### Your instructions
Gather all lines from the material that contain the word "JALAN".

### The data
===============

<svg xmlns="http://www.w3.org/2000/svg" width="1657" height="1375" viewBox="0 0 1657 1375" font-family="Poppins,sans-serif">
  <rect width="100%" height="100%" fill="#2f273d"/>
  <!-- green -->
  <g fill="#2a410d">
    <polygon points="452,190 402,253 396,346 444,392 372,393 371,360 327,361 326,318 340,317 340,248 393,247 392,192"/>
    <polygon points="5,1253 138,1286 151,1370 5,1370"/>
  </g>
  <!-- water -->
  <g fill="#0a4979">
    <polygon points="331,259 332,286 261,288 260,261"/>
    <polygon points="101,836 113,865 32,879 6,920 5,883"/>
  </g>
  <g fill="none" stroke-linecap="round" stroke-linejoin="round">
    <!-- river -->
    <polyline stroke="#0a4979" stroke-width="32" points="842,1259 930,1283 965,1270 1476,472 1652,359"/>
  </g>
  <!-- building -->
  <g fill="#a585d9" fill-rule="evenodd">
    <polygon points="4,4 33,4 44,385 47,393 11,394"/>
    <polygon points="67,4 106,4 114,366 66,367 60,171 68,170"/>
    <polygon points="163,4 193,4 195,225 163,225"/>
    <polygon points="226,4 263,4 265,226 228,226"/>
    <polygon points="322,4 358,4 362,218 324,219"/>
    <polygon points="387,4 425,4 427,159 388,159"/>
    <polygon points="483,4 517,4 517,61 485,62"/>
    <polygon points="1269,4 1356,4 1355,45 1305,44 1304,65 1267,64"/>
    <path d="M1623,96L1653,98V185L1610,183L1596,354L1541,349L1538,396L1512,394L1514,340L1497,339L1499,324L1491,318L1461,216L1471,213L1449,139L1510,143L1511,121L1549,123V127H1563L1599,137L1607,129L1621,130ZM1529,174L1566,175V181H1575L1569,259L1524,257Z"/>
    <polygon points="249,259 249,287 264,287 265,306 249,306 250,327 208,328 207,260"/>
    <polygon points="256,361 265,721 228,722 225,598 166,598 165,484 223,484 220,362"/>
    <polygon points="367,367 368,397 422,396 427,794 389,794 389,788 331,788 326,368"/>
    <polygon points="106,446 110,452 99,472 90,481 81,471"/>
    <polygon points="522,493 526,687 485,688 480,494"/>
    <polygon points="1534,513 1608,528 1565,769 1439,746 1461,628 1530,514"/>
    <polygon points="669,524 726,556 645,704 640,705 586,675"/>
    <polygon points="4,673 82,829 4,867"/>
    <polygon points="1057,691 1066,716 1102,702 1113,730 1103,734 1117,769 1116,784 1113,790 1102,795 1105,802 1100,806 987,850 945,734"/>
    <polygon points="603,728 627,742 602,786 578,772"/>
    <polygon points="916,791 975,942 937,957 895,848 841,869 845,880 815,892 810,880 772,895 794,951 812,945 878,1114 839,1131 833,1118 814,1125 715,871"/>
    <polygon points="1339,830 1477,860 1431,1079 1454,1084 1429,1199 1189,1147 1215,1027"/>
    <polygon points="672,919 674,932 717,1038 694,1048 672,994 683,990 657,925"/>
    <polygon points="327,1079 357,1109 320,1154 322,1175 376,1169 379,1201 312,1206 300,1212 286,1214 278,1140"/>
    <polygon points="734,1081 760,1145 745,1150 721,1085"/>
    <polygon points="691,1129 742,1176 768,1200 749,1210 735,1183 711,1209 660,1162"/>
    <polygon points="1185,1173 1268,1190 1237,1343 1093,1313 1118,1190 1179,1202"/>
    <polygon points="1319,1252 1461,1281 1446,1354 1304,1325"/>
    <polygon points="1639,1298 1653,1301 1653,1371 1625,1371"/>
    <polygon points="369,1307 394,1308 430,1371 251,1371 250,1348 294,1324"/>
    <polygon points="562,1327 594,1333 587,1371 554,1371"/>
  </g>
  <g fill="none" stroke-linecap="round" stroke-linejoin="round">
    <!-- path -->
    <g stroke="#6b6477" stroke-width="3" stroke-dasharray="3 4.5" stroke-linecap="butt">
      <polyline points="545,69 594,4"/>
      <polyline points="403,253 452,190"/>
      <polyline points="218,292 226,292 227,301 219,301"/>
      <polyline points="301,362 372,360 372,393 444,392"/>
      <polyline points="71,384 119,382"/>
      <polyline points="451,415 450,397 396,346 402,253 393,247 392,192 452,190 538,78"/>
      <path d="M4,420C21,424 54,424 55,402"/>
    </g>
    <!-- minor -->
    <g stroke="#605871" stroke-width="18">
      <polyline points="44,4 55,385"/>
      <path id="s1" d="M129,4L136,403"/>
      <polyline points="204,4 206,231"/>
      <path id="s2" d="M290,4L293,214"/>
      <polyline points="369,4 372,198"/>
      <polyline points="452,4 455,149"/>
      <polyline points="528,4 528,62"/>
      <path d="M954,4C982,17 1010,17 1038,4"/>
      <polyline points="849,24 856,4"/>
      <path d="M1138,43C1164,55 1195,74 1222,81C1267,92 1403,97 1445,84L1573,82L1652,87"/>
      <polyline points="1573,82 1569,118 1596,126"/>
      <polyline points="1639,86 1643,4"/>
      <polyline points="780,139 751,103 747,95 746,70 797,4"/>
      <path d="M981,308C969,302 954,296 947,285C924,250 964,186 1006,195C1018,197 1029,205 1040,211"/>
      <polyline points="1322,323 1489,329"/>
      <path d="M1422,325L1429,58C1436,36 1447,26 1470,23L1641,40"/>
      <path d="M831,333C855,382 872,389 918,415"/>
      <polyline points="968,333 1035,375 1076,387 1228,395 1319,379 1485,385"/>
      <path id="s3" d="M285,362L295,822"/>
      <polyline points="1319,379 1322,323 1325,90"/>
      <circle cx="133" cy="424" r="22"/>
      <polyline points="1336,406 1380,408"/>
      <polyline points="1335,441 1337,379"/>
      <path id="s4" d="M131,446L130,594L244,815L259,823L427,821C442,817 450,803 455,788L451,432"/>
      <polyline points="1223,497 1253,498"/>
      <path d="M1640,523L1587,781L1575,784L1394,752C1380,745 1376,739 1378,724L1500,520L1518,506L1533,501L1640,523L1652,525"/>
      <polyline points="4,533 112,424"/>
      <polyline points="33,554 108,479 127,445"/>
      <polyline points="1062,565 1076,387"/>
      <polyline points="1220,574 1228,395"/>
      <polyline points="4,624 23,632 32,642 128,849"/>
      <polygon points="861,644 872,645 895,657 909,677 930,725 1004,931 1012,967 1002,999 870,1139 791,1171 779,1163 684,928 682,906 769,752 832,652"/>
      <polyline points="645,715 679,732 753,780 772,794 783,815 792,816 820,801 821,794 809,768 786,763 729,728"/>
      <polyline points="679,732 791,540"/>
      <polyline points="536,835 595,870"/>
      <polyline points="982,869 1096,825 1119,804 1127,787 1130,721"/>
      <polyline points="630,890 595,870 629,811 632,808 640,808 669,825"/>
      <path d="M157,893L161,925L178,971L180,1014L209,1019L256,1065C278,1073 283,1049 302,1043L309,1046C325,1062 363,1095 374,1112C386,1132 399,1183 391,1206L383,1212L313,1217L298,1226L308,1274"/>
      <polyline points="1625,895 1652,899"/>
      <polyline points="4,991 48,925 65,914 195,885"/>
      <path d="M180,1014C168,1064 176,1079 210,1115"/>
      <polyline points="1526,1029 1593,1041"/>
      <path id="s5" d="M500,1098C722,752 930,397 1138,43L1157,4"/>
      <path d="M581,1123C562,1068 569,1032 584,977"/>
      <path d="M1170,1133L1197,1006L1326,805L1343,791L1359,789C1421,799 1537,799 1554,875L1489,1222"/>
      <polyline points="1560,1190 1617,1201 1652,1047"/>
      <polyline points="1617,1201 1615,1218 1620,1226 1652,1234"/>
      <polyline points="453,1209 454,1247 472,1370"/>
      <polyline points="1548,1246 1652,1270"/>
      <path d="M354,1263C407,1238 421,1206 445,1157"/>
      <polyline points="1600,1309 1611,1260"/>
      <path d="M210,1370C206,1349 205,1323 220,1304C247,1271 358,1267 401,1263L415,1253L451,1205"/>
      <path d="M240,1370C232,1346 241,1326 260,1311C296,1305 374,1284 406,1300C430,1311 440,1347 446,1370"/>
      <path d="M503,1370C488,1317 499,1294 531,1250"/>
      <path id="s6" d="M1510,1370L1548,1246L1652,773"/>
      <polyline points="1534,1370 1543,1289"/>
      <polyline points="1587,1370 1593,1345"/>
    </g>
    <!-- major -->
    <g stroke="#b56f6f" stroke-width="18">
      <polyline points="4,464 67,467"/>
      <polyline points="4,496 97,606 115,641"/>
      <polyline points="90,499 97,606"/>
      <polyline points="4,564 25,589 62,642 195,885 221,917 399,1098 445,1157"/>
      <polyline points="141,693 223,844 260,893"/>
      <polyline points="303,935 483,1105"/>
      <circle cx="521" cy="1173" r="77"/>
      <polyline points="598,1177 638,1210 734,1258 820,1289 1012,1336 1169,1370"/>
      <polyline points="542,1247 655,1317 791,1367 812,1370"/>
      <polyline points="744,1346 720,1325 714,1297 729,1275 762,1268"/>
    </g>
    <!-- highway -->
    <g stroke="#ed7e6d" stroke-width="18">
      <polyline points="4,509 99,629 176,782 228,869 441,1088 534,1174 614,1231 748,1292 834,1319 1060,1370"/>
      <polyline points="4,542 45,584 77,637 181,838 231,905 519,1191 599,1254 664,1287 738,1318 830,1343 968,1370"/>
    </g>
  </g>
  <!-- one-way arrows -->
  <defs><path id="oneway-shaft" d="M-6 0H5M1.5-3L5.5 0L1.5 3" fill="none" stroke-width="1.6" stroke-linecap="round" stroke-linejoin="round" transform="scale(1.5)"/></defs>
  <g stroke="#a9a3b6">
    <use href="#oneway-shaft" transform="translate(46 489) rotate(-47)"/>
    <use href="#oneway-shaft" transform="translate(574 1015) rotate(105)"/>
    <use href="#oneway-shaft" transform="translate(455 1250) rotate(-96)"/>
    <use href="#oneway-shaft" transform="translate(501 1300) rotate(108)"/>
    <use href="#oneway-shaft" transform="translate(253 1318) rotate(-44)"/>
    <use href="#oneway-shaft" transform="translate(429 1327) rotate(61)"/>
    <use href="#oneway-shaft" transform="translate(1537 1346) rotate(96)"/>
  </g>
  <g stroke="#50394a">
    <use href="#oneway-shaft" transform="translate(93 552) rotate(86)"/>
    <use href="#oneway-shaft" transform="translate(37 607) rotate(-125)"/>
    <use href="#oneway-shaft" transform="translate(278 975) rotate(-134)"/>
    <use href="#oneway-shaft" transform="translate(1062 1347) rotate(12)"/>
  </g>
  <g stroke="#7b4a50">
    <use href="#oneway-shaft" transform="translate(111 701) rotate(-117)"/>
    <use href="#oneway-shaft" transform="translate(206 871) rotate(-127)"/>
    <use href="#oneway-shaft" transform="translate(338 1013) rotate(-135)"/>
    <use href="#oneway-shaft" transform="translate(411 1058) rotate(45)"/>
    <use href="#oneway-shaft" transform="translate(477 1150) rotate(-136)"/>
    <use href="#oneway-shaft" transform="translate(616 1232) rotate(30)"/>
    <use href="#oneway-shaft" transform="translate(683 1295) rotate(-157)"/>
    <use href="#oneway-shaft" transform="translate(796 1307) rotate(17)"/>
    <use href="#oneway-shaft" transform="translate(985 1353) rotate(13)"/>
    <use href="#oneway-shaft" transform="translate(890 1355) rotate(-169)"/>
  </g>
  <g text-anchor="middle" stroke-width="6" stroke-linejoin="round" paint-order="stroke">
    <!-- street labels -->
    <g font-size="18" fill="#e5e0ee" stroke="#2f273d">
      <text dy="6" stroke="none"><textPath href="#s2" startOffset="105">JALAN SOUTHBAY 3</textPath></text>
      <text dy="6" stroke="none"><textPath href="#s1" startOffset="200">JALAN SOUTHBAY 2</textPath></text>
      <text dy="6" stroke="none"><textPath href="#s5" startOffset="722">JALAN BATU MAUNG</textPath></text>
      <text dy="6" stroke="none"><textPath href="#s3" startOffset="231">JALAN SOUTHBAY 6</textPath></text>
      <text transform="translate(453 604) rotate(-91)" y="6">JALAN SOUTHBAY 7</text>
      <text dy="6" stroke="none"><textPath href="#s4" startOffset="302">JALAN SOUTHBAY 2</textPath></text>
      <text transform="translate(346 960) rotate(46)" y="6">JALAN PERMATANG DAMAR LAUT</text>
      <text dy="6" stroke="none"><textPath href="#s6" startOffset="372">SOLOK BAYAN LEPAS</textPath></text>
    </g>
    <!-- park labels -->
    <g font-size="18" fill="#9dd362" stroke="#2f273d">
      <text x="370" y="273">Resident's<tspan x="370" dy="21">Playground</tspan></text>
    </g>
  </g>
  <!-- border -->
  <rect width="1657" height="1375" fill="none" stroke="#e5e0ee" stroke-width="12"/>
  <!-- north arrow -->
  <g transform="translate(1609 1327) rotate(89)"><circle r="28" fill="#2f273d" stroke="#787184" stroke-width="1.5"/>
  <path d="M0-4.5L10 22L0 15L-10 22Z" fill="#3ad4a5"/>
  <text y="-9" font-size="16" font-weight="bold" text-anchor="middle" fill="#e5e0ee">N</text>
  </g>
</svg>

===============

### Result of this exercise
      <text dy="6" stroke="none"><textPath href="#s2" startOffset="105">JALAN SOUTHBAY 3</textPath></text>
      <text dy="6" stroke="none"><textPath href="#s1" startOffset="200">JALAN SOUTHBAY 2</textPath></text>
      <text dy="6" stroke="none"><textPath href="#s5" startOffset="722">JALAN BATU MAUNG</textPath></text>
      <text dy="6" stroke="none"><textPath href="#s3" startOffset="231">JALAN SOUTHBAY 6</textPath></text>
      <text transform="translate(453 604) rotate(-91)" y="6">JALAN SOUTHBAY 7</text>
      <text dy="6" stroke="none"><textPath href="#s4" startOffset="302">JALAN SOUTHBAY 2</textPath></text>
      <text transform="translate(346 960) rotate(46)" y="6">JALAN PERMATANG DAMAR LAUT</text>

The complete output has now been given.